A hash function is designed to avoid collisions. With MD5 or SHA-1, you will not get random collisions. If your setup is security-related (i.e. there is someone, somewhere, who may actively try to create collisions), then you need a secure hash function. MD5 is not secure anymore (creating collisions with MD5 is easy) and SHA-1 is somewhat weak in that respect (no actual collisions were computed, but a method for creating one is known and, while expensive, it is much less expensive than what it ought to be). The usual recommendation is to use SHA-256 or SHA-512 (SHA-256 is enough for security; SHA-512 may be a tad faster on big, 64-bit systems, but file reading bandwidth will be more limitating than hashing speed).

Note: when using a cryptographic hash function, there is no need to store and compare the file lengths; the hash is sufficient to disambiguate files.

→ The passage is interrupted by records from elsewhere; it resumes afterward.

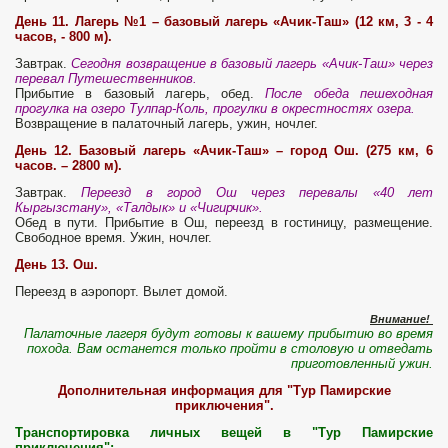
День 11. Лагерь №1 – базовый лагерь «Ачик-Таш» (12 км, 3 - 4
часов, - 800 м).
Завтрак.
Сегодня возвращение в базовый лагерь «Ачик-Таш» через
перевал Путешественников.
Прибытие в базовый лагерь, обед.
После обеда пешеходная
прогулка на озеро Тулпар-Коль, прогулки в окрестностях озера.
Возвращение в палаточный лагерь, ужин, ночлег.
День 12. Базовый лагерь «Ачик-Таш» – город Ош. (275 км, 6
часов. – 2800 м).
Завтрак.
Переезд в город Ош через перевалы «40 лет
Кыргызстану», «Талдык» и «Чигирчик».
Обед в пути. Прибытие в Ош, переезд в гостиницу, размещение.
Свободное время. Ужин, ночлег.
День 13. Ош.
Переезд в аэропорт. Вылет домой.
Внимание!
Палаточные лагеря будут готовы к вашему прибытию во время
похода. Вам останется только пройти в столовую и отведать
приготовленный ужин.
Дополнительная информация для "Тур Памирские
приключения".
Транспортировка личных вещей в "Тур Памирские
приключения":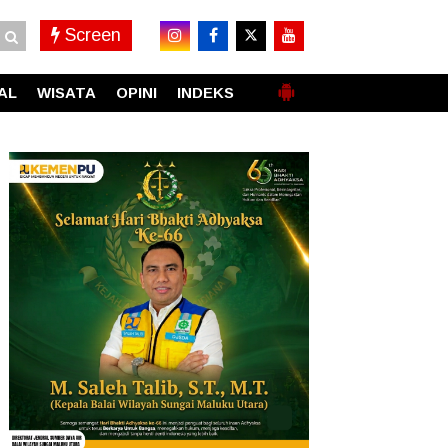
Screen
AL
WISATA
OPINI
INDEKS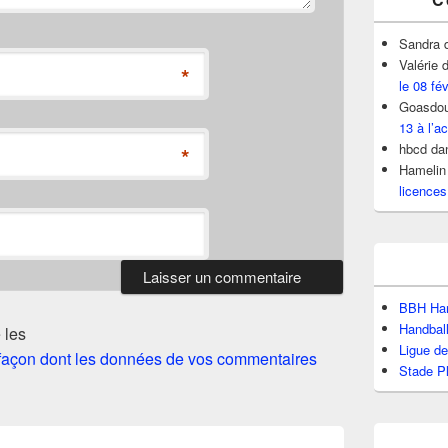
Sandra
Valérie
d
*
le 08 fé
Goasdou
13 à l’ac
hbcd
da
*
Hamelin
licences
BBH Han
Handbal
 les
Ligue d
a façon dont les données de vos commentaires
Stade P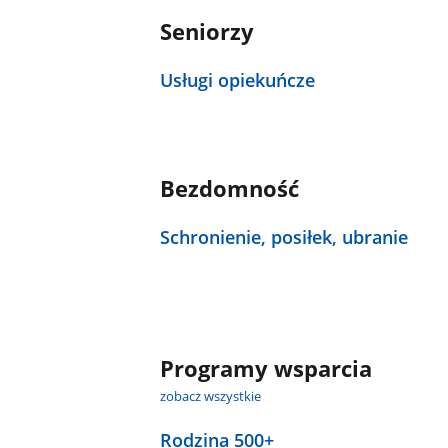
Seniorzy
Usługi opiekuńcze
Bezdomność
Schronienie, posiłek, ubranie
Programy wsparcia
zobacz wszystkie
Rodzina 500+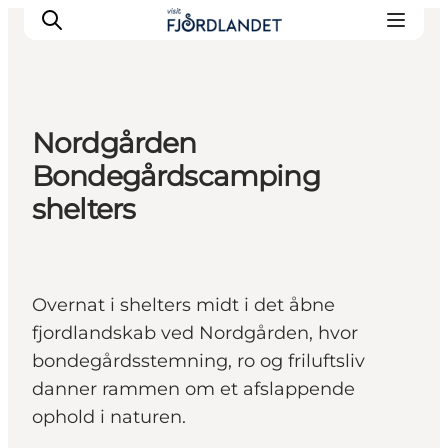
Nordgården
Byer & steder
Bondegårdscamping
Det sker
shelters
Guides & inspiration
Overnatning
Oplevelser
Overnat i shelters midt i det åbne
fjordlandskab ved Nordgården, hvor
bondegårdsstemning, ro og friluftsliv
danner rammen om et afslappende
ophold i naturen.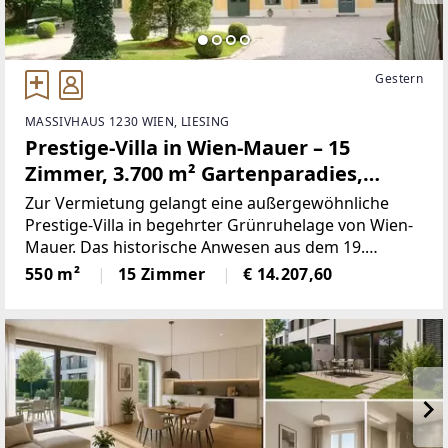
Gestern
MASSIVHAUS 1230 WIEN, LIESING
Prestige-Villa in Wien-Mauer – 15
Zimmer, 3.700 m² Gartenparadies,
vielseitig nutzbar -Büro & Wohnen
Zur Vermietung gelangt eine außergewöhnliche
vereinbaren!
Prestige-Villa in begehrter Grünruhelage von Wien-
Mauer. Das historische Anwesen aus dem 19.
Jahrhundert wurde umfassend generalsaniert und
550 m²
15 Zimmer
€ 14.207,60
vereint repräsentativen Altbaucharme mit
modernster Haustechnik und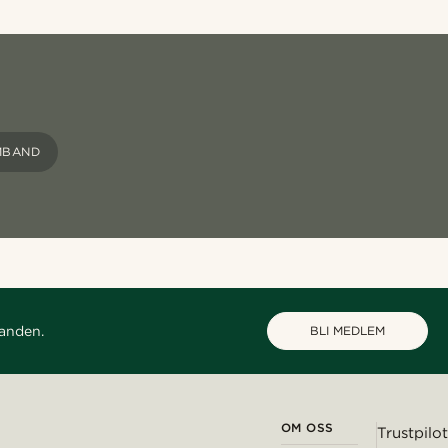
MBAND
danden.
BLI MEDLEM
OM OSS
Trustpilot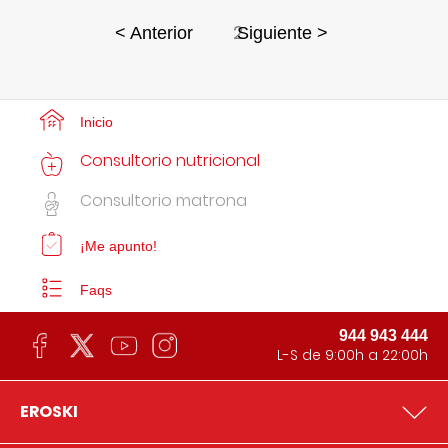
2
< Anterior
Siguiente >
Inicio
Consultorio nutricional
Consultorio matrona
¡Me apunto!
Faqs
944 943 444
L-S de 9:00h a 22:00h
EROSKI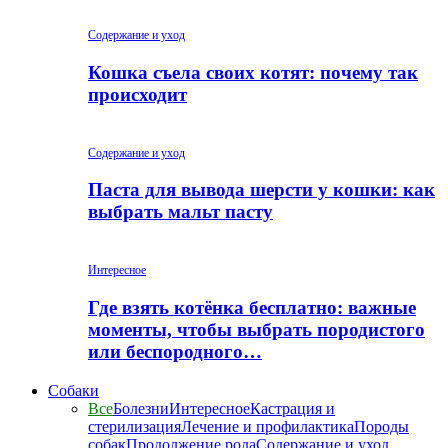
Содержание и уход
Кошка съела своих котят: почему так
происходит
Содержание и уход
Паста для вывода шерсти у кошки: как
выбрать мальт пасту
Интересное
Где взять котёнка бесплатно: важные
моменты, чтобы выбрать породистого
или беспородного…
Собаки
Все
Болезни
Интересное
Кастрация и
стерилизация
Лечение и профилактика
Породы
собак
Продолжение рода
Содержание и уход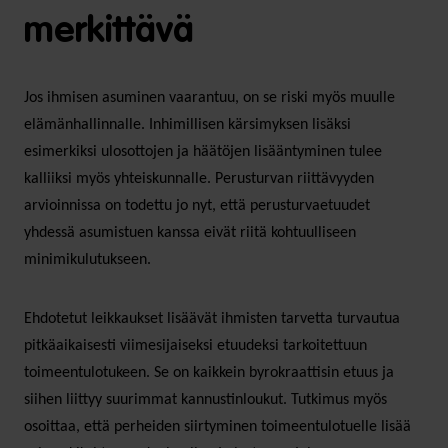
merkittävä
Jos ihmisen asuminen vaarantuu, on se riski myös muulle
elämänhallinnalle. Inhimillisen kärsimyksen lisäksi
esimerkiksi ulosottojen ja häätöjen lisääntyminen tulee
kalliiksi myös yhteiskunnalle. Perusturvan riittävyyden
arvioinnissa on todettu jo nyt, että perusturvaetuudet
yhdessä asumistuen kanssa eivät riitä kohtuulliseen
minimikulutukseen.
Ehdotetut leikkaukset lisäävät ihmisten tarvetta turvautua
pitkäaikaisesti viimesijaiseksi etuudeksi tarkoitettuun
toimeentulotukeen. Se on kaikkein byrokraattisin etuus ja
siihen liittyy suurimmat kannustinloukut. Tutkimus myös
osoittaa, että perheiden siirtyminen toimeentulotuelle lisää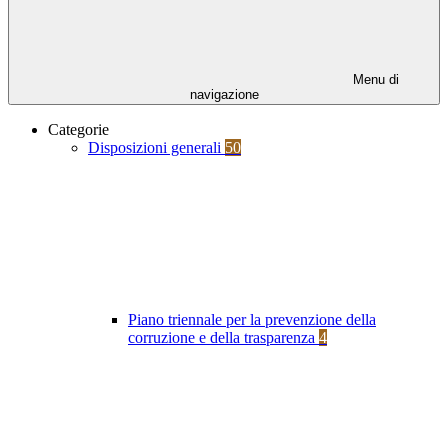
Menu di
navigazione
Categorie
Disposizioni generali
50
Piano triennale per la prevenzione della
corruzione e della trasparenza
4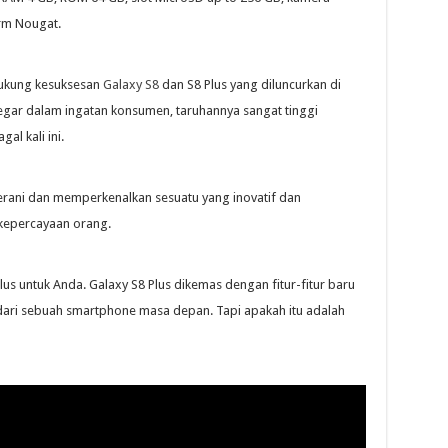
rm Nougat.
ukung kesuksesan
Galaxy S8
dan S8 Plus yang diluncurkan di
egar dalam ingatan konsumen, taruhannya sangat tinggi
al kali ini.
rani dan memperkenalkan sesuatu yang inovatif dan
epercayaan orang.
us untuk Anda. Galaxy S8 Plus dikemas dengan fitur-fitur baru
n dari sebuah smartphone masa depan. Tapi apakah itu adalah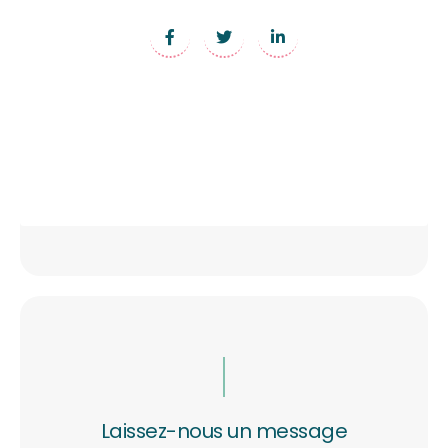
Laissez-nous un message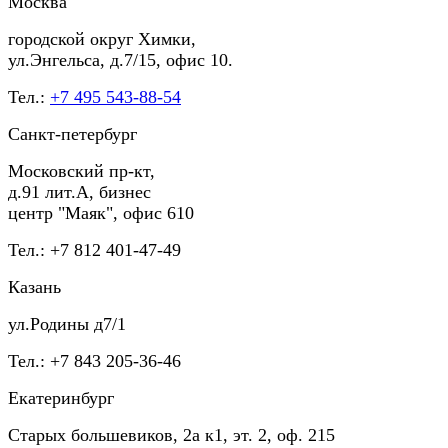
Москва
городской округ Химки,
ул.Энгельса, д.7/15, офис 10.
Тел.:
+7 495 543-88-54
Санкт-петербург
Московский пр-кт,
д.91 лит.А, бизнес
центр "Маяк", офис 610
Тел.: +7 812 401-47-49
Казань
ул.Родины д7/1
Тел.: +7 843 205-36-46
Екатеринбург
Старых большевиков, 2а к1, эт. 2, оф. 215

In a non-security setup (i.e. you only fear random collisions), then MD4 can be used. It is thoroughly "broken" as a cryptographic hash function, but it still is a very good checksum, and it is really fast (on some ARM-based platforms, it is even faster than CRC-32, for a much better resistance to random collisions). Basically, you should not use MD5: if you have security issues, then MD5 must not be used (it is broken; use SHA-256); and if you do not have security issues then MD4 is faster than MD5.

1
votes

As others have said, CRC doesn't guarantee absence of collisions. However, your problem is be solved simply by giving the files incrementing 64-bit numbers. This is guaranteed to never collide (unless you want to keep gazillion of files in one directory which is not a good idea anyway).